----- Entries provided

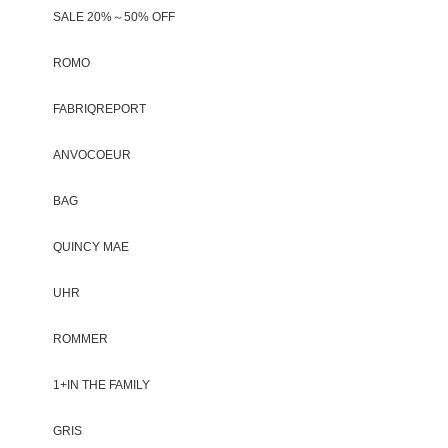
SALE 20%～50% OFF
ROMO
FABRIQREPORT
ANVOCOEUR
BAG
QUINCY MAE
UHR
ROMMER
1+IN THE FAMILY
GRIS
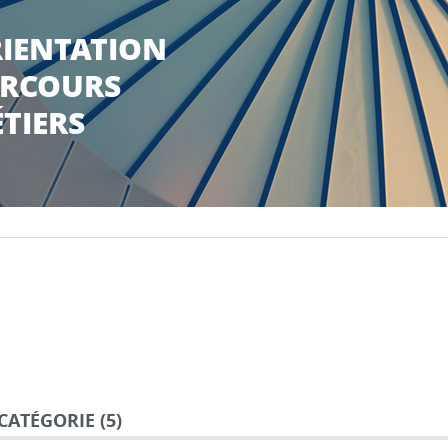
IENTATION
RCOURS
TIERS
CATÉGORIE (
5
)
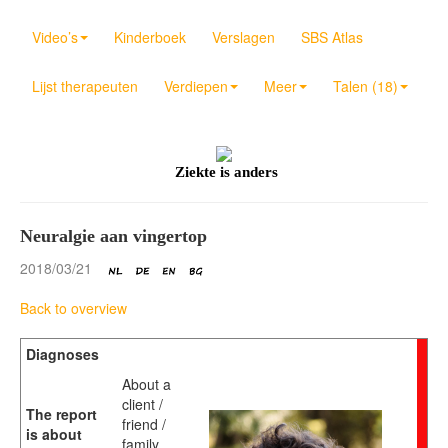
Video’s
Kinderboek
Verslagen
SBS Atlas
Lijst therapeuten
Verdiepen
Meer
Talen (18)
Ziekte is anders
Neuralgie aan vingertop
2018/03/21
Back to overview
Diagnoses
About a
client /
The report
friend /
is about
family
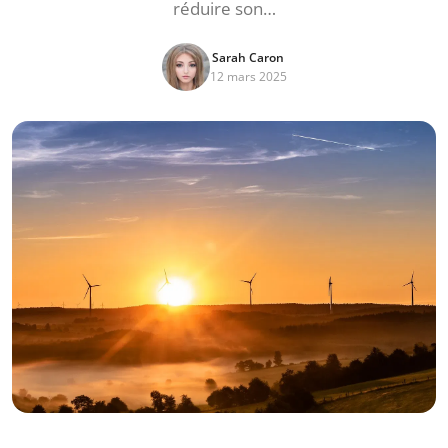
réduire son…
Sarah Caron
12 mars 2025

----------
----- Entries provided

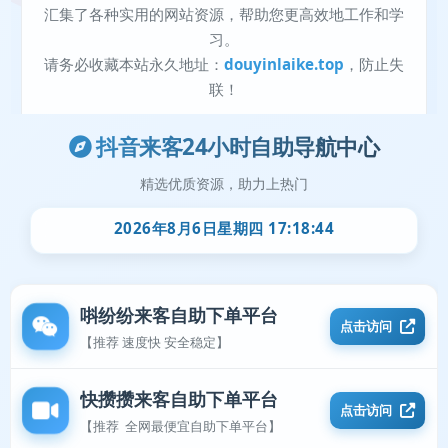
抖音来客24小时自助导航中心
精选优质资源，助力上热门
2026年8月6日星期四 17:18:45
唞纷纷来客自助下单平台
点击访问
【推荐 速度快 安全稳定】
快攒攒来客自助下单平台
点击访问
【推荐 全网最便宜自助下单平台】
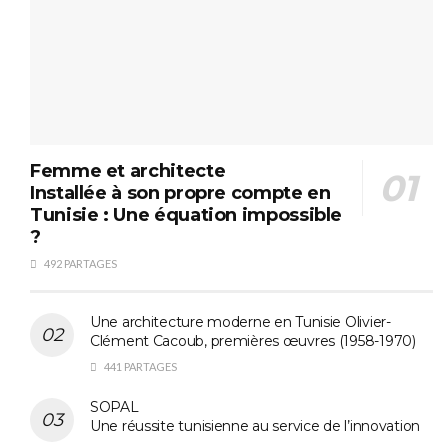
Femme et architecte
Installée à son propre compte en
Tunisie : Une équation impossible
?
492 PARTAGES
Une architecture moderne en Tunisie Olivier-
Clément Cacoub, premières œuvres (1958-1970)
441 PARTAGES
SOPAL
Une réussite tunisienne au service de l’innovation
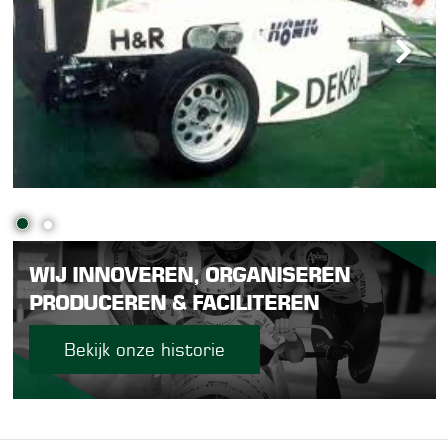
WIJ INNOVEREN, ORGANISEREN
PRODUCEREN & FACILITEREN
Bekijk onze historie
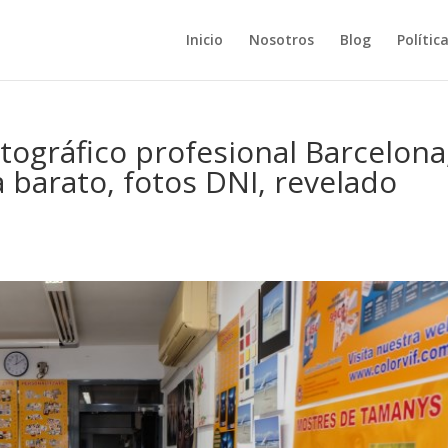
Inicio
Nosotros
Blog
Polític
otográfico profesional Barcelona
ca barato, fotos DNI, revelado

----------

Problem: From the records above, copy only the lines running from the line holding "SALE 20%～50% OFF" through the line holding "12 mars 2025", with no pictures.

Your response:
SALE 20%～50% OFF
ROMO
FABRIQREPORT
ANVOCOEUR
BAG
QUINCY MAE
UHR
ROMMER
1+IN THE FAMILY
GRIS
IENTATION
RCOURS
TIERS
CATÉGORIE (
5
)
Video’s
Kinderboek
Verslagen
SBS Atlas
Lijst therapeuten
Verdiepen
Meer
Talen (18)
Ziekte is anders
Neuralgie aan vingertop
2018/03/21
Back to overview
Diagnoses
About a
client /
The report
friend /
is about
family
réduire son…
Sarah Caron
12 mars 2025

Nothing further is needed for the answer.